◆ **WHAT NEEDS TO BE DONE**
Output the lines of the records below exactly, beginning at their first line and ending at the line with "Aanmelden Nieuwsbrief"; include no pictures.

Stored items
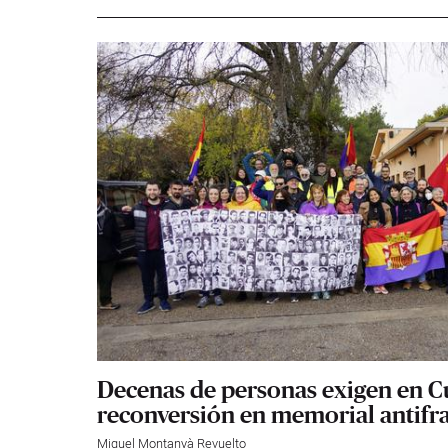
Decenas de personas exigen en 
reconversión en memorial antifr
Miguel Montanyà Revuelto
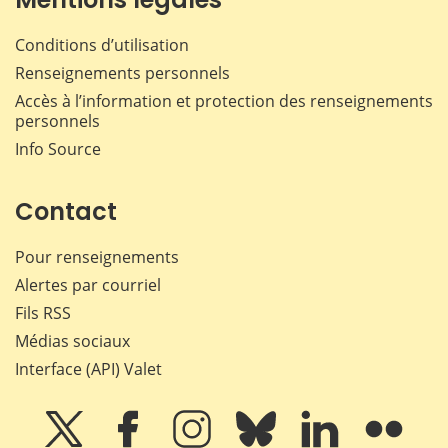
Conditions d’utilisation
Renseignements personnels
Accès à l’information et protection des renseignements
personnels
Info Source
Contact
Pour renseignements
Alertes par courriel
Fils RSS
Médias sociaux
Interface (API) Valet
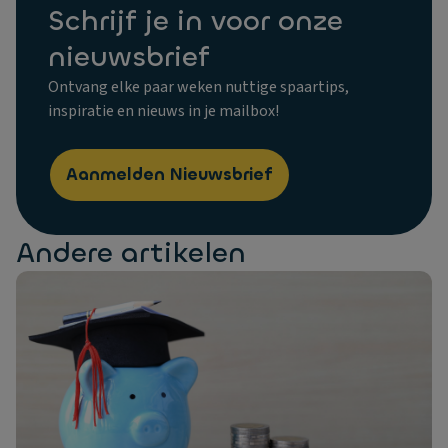
Schrijf je in voor onze
nieuwsbrief
Ontvang elke paar weken nuttige spaartips,
inspiratie en nieuws in je mailbox!
Aanmelden Nieuwsbrief
Andere artikelen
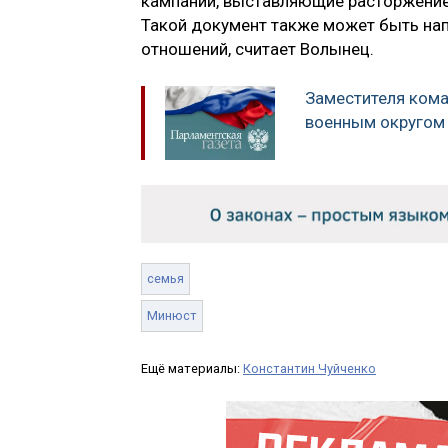
кампании, выставляющие расторжение 
Такой документ также может быть на
отношений, считает Волынец.
Заместителя ком
военным округом 
семья
Минюст
Ещё материалы:
Константин Чуйченко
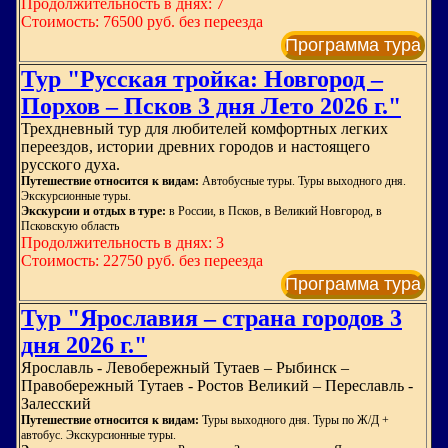
Продолжительность в днях: 7
Стоимость: 76500 руб. без переезда
Программа тура
Тур "Русская тройка: Новгород –
Порхов – Псков 3 дня Лето 2026 г."
Трехдневный тур для любителей комфортных легких
переездов, истории древних городов и настоящего
русского духа.
Путешествие относится к видам:
Автобусные туры. Туры выходного дня.
Экскурсионные туры.
Экскурсии и отдых в туре:
в России, в Псков, в Великий Новгород, в
Псковскую область
Продолжительность в днях: 3
Стоимость: 22750 руб. без переезда
Программа тура
Тур "Ярославия – страна городов 3
дня 2026 г."
Ярославль - Левобережный Тутаев – Рыбинск –
Правобережный Тутаев - Ростов Великий – Переславль -
Залесский
Путешествие относится к видам:
Туры выходного дня. Туры по Ж/Д +
автобус. Экскурсионные туры.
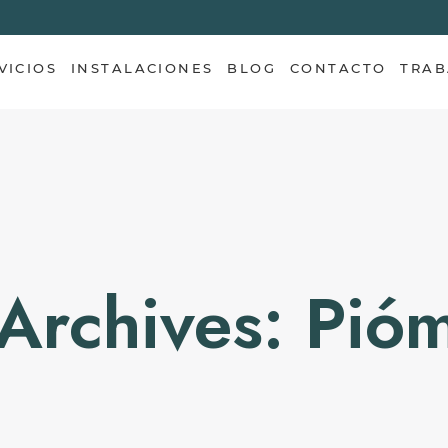
VICIOS
INSTALACIONES
BLOG
CONTACTO
TRAB
Archives: Pió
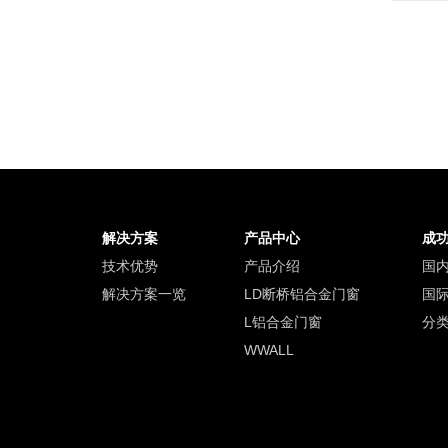
解决方案
产品中心
成
技术优势
产品介绍
国
解决方案一览
LD断桥铝合金门窗
国
L铝合金门窗
分
WWALL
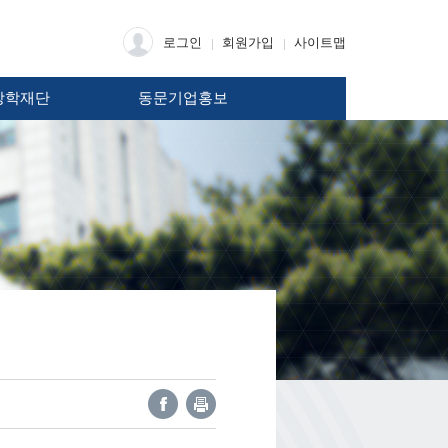
로그인
회원가입
사이트맵
장학재단
동문기업홍보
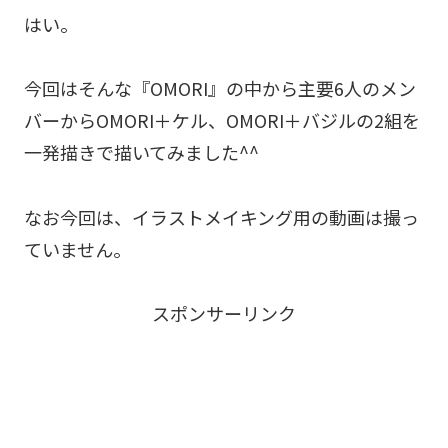
はい。
今回はそんな『OMORI』の中から主要6人のメン
バーからOMORI＋ケル、OMORI＋バジルの2組を
一発描きで描いてみました^^
なお今回は、イラストメイキング用の動画は撮っ
ていません。
スポンサーリンク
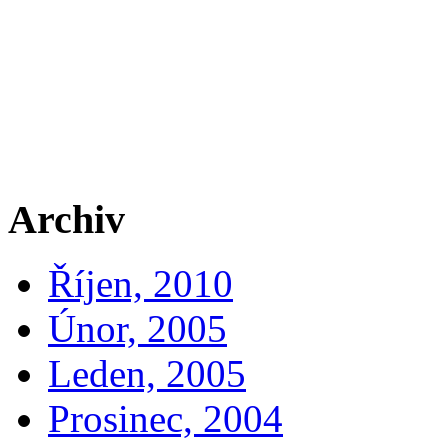
Archiv
Říjen, 2010
Únor, 2005
Leden, 2005
Prosinec, 2004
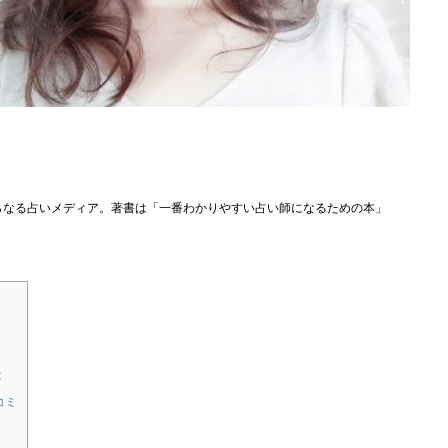
らなる占いメディア。著書は「一番わかりやすい占い師になるための本」
は
コミ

◆ **TASK RESULT**
Decenas de personas exigen en 
reconversión en memorial antifr
Miguel Montanyà Revuelto
Conditions d’utilisation
Renseignements personnels
Accès à l’information et protection des renseignements
personnels
Info Source
Contact
Pour renseignements
Alertes par courriel
Fils RSS
Médias sociaux
Interface (API) Valet
Schrijf je in voor onze
nieuwsbrief
Ontvang elke paar weken nuttige spaartips,
inspiratie en nieuws in je mailbox!
Aanmelden Nieuwsbrief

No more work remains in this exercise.